**** SOURCE DATA
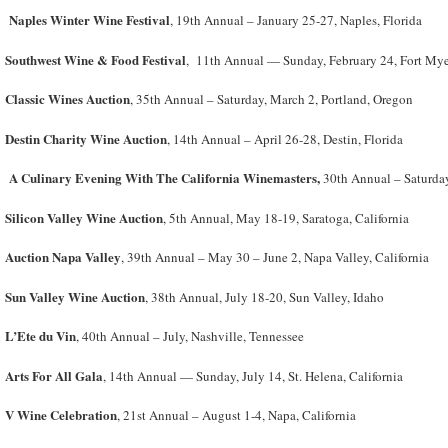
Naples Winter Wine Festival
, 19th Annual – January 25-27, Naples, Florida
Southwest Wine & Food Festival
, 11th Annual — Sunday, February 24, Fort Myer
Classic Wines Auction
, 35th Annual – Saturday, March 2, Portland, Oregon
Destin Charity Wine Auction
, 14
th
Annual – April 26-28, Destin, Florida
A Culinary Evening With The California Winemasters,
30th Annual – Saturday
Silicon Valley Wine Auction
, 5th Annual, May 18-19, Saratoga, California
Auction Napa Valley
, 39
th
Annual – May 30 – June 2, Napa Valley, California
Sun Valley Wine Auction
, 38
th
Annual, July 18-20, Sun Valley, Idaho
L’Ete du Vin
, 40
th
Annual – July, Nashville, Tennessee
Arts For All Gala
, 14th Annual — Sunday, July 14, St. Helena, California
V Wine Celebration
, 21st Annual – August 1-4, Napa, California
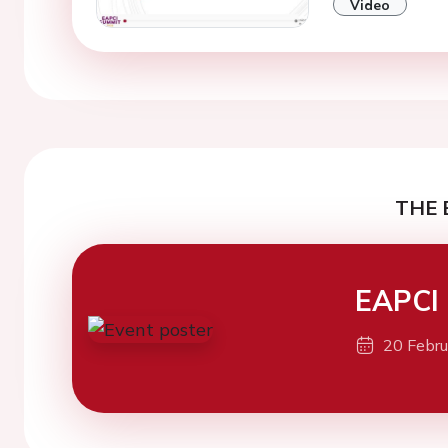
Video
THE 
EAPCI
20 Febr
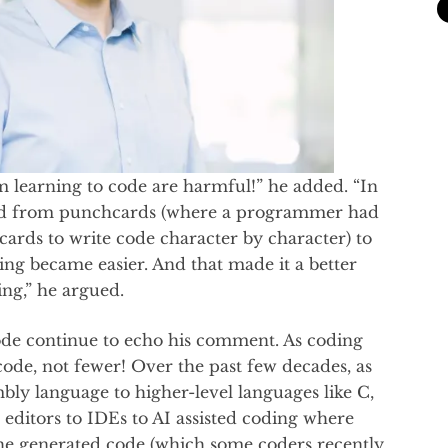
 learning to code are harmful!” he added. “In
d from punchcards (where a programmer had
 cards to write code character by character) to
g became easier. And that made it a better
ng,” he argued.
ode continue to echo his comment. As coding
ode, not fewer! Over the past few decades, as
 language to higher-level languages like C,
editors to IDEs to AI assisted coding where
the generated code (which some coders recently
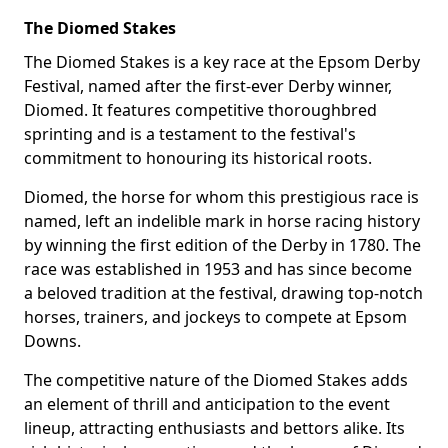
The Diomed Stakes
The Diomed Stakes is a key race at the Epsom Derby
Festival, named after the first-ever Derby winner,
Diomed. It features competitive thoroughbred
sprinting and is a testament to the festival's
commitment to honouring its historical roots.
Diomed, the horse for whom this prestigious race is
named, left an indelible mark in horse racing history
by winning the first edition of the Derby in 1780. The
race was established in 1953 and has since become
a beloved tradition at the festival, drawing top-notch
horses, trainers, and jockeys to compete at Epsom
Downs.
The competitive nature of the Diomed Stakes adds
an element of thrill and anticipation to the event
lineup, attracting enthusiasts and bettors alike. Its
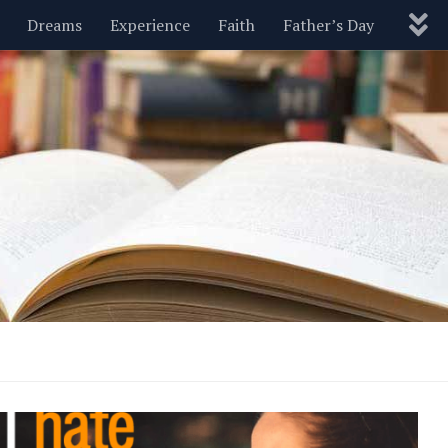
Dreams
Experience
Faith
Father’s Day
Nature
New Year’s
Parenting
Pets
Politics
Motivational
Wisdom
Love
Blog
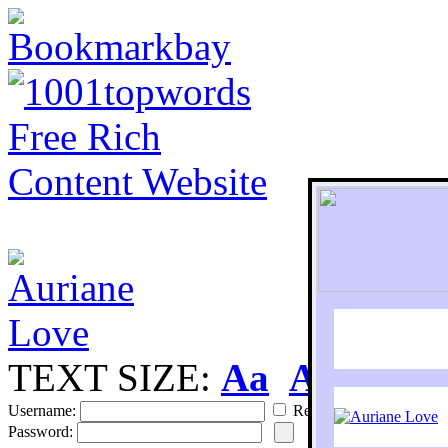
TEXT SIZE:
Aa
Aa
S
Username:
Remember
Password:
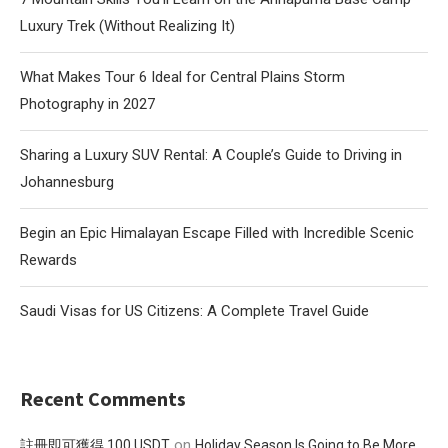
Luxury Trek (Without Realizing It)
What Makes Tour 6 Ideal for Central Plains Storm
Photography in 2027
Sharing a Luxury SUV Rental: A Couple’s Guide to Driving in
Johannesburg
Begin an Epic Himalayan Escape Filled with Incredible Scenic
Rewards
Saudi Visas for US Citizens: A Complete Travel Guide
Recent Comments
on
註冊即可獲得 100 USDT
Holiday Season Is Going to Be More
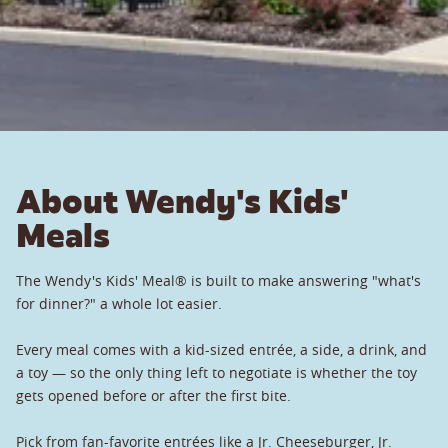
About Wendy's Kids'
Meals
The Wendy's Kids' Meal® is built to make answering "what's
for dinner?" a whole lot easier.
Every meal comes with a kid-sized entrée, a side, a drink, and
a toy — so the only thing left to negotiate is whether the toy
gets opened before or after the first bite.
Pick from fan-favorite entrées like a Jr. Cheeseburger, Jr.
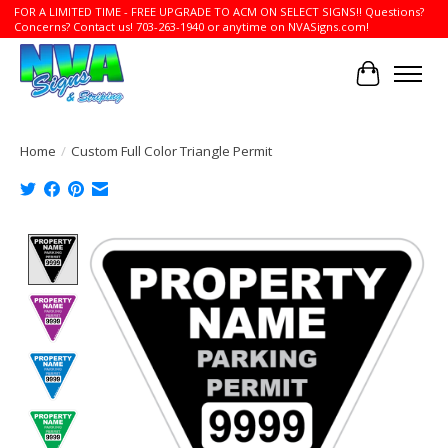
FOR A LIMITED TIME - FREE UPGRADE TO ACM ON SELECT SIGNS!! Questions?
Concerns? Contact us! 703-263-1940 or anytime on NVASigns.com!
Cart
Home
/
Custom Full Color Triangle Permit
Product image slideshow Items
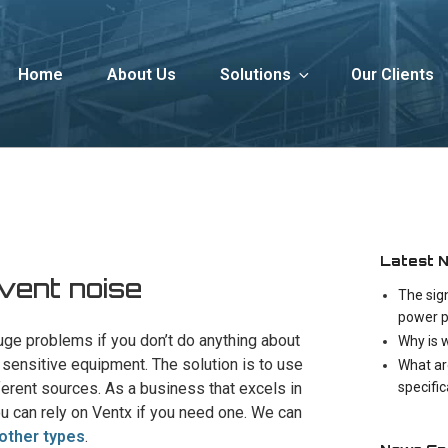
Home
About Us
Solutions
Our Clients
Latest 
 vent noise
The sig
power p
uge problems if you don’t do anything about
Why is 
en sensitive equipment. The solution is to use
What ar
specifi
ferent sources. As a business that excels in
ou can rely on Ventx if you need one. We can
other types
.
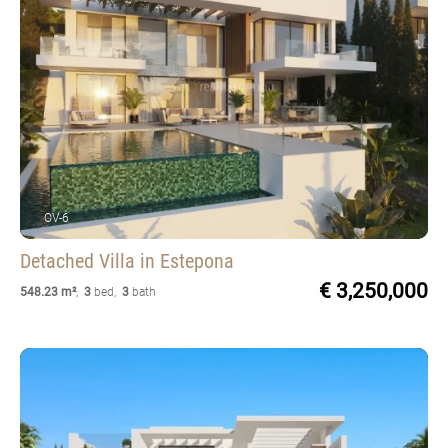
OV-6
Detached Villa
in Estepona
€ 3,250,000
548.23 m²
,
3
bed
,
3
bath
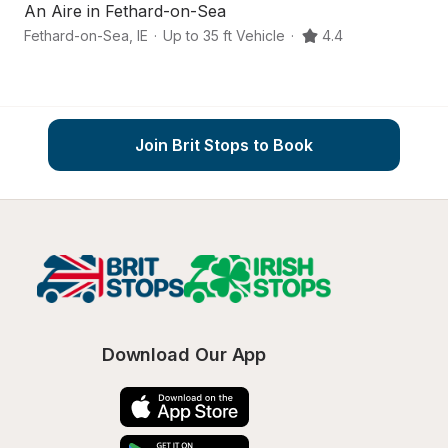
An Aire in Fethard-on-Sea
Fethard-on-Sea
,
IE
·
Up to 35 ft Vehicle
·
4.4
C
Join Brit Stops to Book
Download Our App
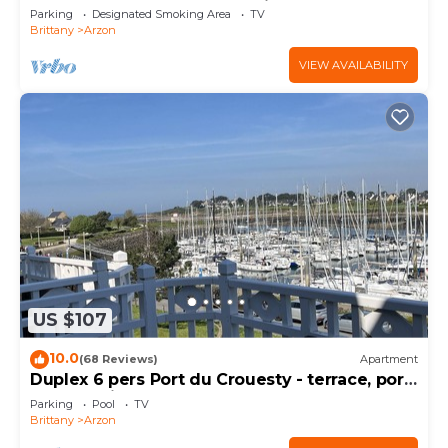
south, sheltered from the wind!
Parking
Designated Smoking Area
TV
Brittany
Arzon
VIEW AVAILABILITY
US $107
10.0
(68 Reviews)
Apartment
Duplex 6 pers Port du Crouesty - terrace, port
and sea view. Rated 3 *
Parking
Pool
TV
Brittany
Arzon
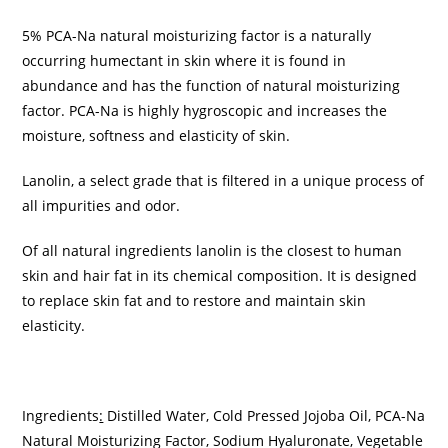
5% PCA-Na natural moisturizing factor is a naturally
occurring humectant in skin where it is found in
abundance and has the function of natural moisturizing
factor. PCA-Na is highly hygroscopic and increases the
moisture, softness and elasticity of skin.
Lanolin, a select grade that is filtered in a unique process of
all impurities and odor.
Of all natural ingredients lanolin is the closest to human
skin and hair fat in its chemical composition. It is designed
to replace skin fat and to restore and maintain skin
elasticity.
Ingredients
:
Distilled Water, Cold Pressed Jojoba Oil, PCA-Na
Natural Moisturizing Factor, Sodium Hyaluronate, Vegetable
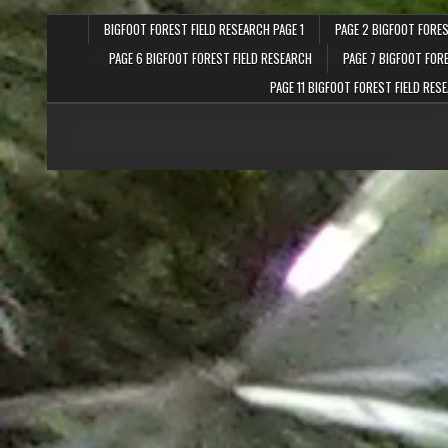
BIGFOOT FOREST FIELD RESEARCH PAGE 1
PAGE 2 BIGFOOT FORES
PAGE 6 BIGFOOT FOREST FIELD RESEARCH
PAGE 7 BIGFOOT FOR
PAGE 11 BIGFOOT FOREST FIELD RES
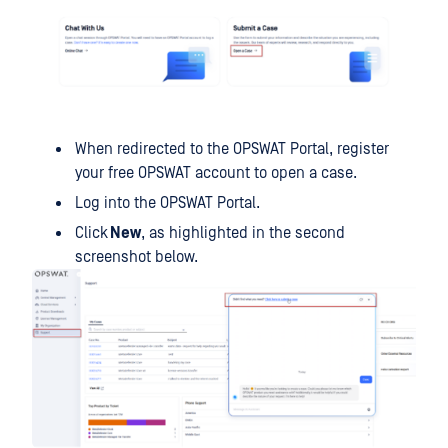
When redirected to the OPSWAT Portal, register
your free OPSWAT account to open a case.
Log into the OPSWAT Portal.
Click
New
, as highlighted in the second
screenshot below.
********
WORK INSTRUCTION: Can you retype the text under each item above, line for line and without changes, leaving the pictures out of your answer?

RESPONSE TO THIS TASK:
Naples Winter Wine Festival
, 19th Annual – January 25-27, Naples, Florida
Southwest Wine & Food Festival
, 11th Annual — Sunday, February 24, Fort Myer
Classic Wines Auction
, 35th Annual – Saturday, March 2, Portland, Oregon
Destin Charity Wine Auction
, 14
th
Annual – April 26-28, Destin, Florida
A Culinary Evening With The California Winemasters,
30th Annual – Saturday
Silicon Valley Wine Auction
, 5th Annual, May 18-19, Saratoga, California
Auction Napa Valley
, 39
th
Annual – May 30 – June 2, Napa Valley, California
Sun Valley Wine Auction
, 38
th
Annual, July 18-20, Sun Valley, Idaho
L’Ete du Vin
, 40
th
Annual – July, Nashville, Tennessee
Arts For All Gala
, 14th Annual — Sunday, July 14, St. Helena, California
V Wine Celebration
, 21st Annual – August 1-4, Napa, California
Video
THE 
EAPCI
20 Febr
 learning to code are harmful!” he added. “In
d from punchcards (where a programmer had
 cards to write code character by character) to
g became easier. And that made it a better
ng,” he argued.
ode continue to echo his comment. As coding
ode, not fewer! Over the past few decades, as
 language to higher-level languages like C,
editors to IDEs to AI assisted coding where
the generated code (which some coders recently
The Diomed Stakes
The Diomed Stakes is a key race at the Epsom Derby
Festival, named after the first-ever Derby winner,
Diomed. It features competitive thoroughbred
sprinting and is a testament to the festival's
commitment to honouring its historical roots.
Diomed, the horse for whom this prestigious race is
named, left an indelible mark in horse racing history
by winning the first edition of the Derby in 1780. The
race was established in 1953 and has since become
a beloved tradition at the festival, drawing top-notch
horses, trainers, and jockeys to compete at Epsom
Downs.
The competitive nature of the Diomed Stakes adds
an element of thrill and anticipation to the event
lineup, attracting enthusiasts and bettors alike. Its
Dreams
Experience
Faith
Father’s Day
Nature
New Year’s
Parenting
Pets
Politics
Motivational
Wisdom
Love
Blog
TEXT SIZE:
Aa
Aa
S
Username:
Remember
Password:
Luxury Trek (Without Realizing It)
What Makes Tour 6 Ideal for Central Plains Storm
Photography in 2027
Sharing a Luxury SUV Rental: A Couple’s Guide to Driving in
Johannesburg
Begin an Epic Himalayan Escape Filled with Incredible Scenic
Rewards
Saudi Visas for US Citizens: A Complete Travel Guide
Recent Comments
on
註冊即可獲得 100 USDT
Holiday Season Is Going to Be More
About Wendy's Kids'
Meals
The Wendy's Kids' Meal® is built to make answering "what's
for dinner?" a whole lot easier.
Every meal comes with a kid-sized entrée, a side, a drink, and
a toy — so the only thing left to negotiate is whether the toy
gets opened before or after the first bite.
Pick from fan-favorite entrées like a Jr. Cheeseburger, Jr.
FOR A LIMITED TIME - FREE UPGRADE TO ACM ON SELECT SIGNS!! Questions?
Concerns? Contact us! 703-263-1940 or anytime on NVASigns.com!
Cart
Home
/
Custom Full Color Triangle Permit
Product image slideshow Items
Home
About Us
Solutions
Our Clients
Latest 
 vent noise
The sig
power p
uge problems if you don’t do anything about
Why is 
en sensitive equipment. The solution is to use
What ar
specifi
ferent sources. As a business that excels in
ou can rely on Ventx if you need one. We can
other types
.
OV-6
Detached Villa
in Estepona
€ 3,250,000
548.23 m²
,
3
bed
,
3
bath
An Aire in Fethard-on-Sea
Fethard-on-Sea
,
IE
·
Up to 35 ft Vehicle
·
4.4
C
Join Brit Stops to Book
Download Our App
south, sheltered from the wind!
Parking
Designated Smoking Area
TV
Brittany
Arzon
VIEW AVAILABILITY
US $107
10.0
(68 Reviews)
Apartment
Duplex 6 pers Port du Crouesty - terrace, port
and sea view. Rated 3 *
Parking
Pool
TV
Brittany
Arzon
5% PCA-Na natural moisturizing factor is a naturally
occurring humectant in skin where it is found in
abundance and has the function of natural moisturizing
factor. PCA-Na is highly hygroscopic and increases the
moisture, softness and elasticity of skin.
Lanolin, a select grade that is filtered in a unique process of
all impurities and odor.
Of all natural ingredients lanolin is the closest to human
skin and hair fat in its chemical composition. It is designed
to replace skin fat and to restore and maintain skin
elasticity.
Ingredients
:
Distilled Water, Cold Pressed Jojoba Oil, PCA-Na
Natural Moisturizing Factor, Sodium Hyaluronate, Vegetable
BIGFOOT FOREST FIELD RESEARCH PAGE 1
PAGE 2 BIGFOOT FORES
PAGE 6 BIGFOOT FOREST FIELD RESEARCH
PAGE 7 BIGFOOT FOR
PAGE 11 BIGFOOT FOREST FIELD RES
When redirected to the OPSWAT Portal, register
your free OPSWAT account to open a case.
Log into the OPSWAT Portal.
Click
New
, as highlighted in the second
screenshot below.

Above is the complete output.